AI was front and center in almost every panel discussion and talk. It is no longer confined to the periphery, helping with administrative tasks (though that remains a major push, with doctors reportedly spending up to 70% of their time on paperwork). AI is moving into drug development, precision medicine and diagnostics, and even surgical assistance via robotics. It is increasingly at the heart of medicine and healthcare.
Innovation X’s theme, “From Scarcity to Plenty: The Next Leap in Intelligent Health,” envisioned a future where healthcare is no longer defined by shortages of clinicians, capacity, or time, but by an abundance of intelligence, automation, and participation. Still, there is a fine line between abundance and analysis paralysis caused by too much data and too many fragmented tools. Healthcare data now doubles every 73 days. The open question is how to best harness this data and turn it into actionable insight.
Several speakers discussed a shift from “human in the loop” to “human on the loop,” where humans move from active, continuous decision-making to intervening primarily in exception cases.
Community clinicians shared a sobering statistic. With the recent Big, Beautiful Bill changes, more people are losing health insurance, and many are likely to present to emergency rooms at advanced stages of disease. The U.S. healthcare system has long been reactive rather than preventive, but these policy changes risk pushing it toward an even more emergency-driven model, where treatment options are limited. This is a deeply concerning trend.
There was also optimism around a new policy approach aimed at a more lenient and faster-moving FDA regulatory environment, with an emphasis on deregulation and accelerated approvals for medical products and manufacturing.
On the funding front, the life sciences landscape remains challenging. The bar for investment is higher, requiring not just strong science, but also clear milestones, founder credibility, and validated product-market fit through disciplined customer discovery.

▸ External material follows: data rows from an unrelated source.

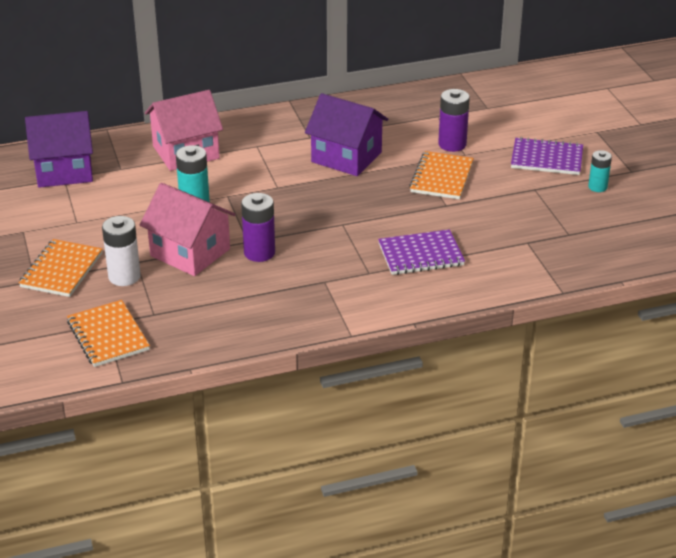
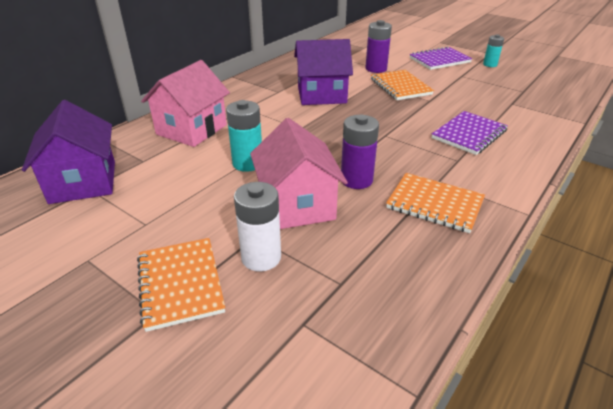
camera: 35 degrees left, 0 degrees up
purple house [25,111,93,188] -> purple house turned 60 degrees counterclockwise [22,100,115,204]
orange notebook [67,300,150,367] -> orange notebook moved to [386,173,485,233]
pink house [140,183,236,276] -> pink house turned 75 degrees clockwise [250,118,348,229]

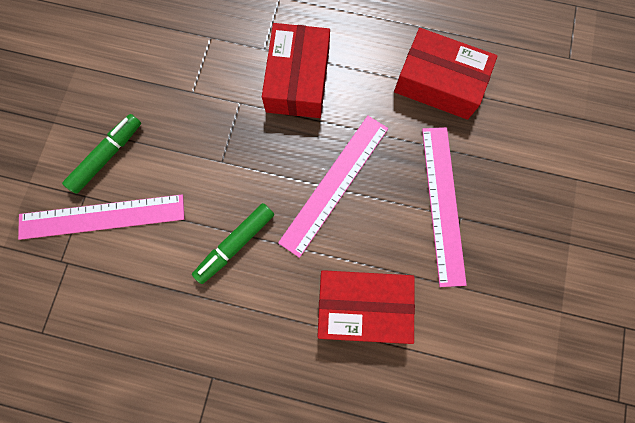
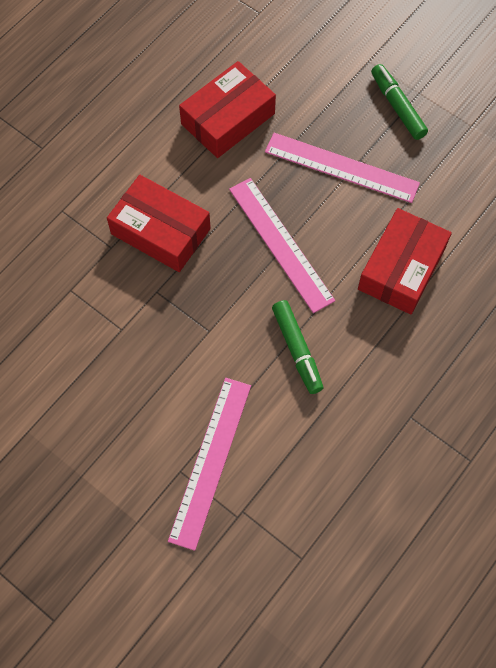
camera: 65 degrees left, 10 degrees down
green marker [62,114,141,194] -> green marker moved to [371,64,428,140]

With the SBIR program currently paused, companies were introduced to alternative funding channels such as foundations, ARPA-H, and academic research partnerships. Competition in these channels is fierce, and the bar remains high.
China is rapidly emerging as a global leader in life sciences and biotech. Some panelists expressed concern that this momentum could come at the expense of U.S. leadership. Several side events focused specifically on China biotech investments and partnerships. One panelist noted that running a Phase 1 clinical trial in China is now roughly 30% cheaper and faster than in the U.S.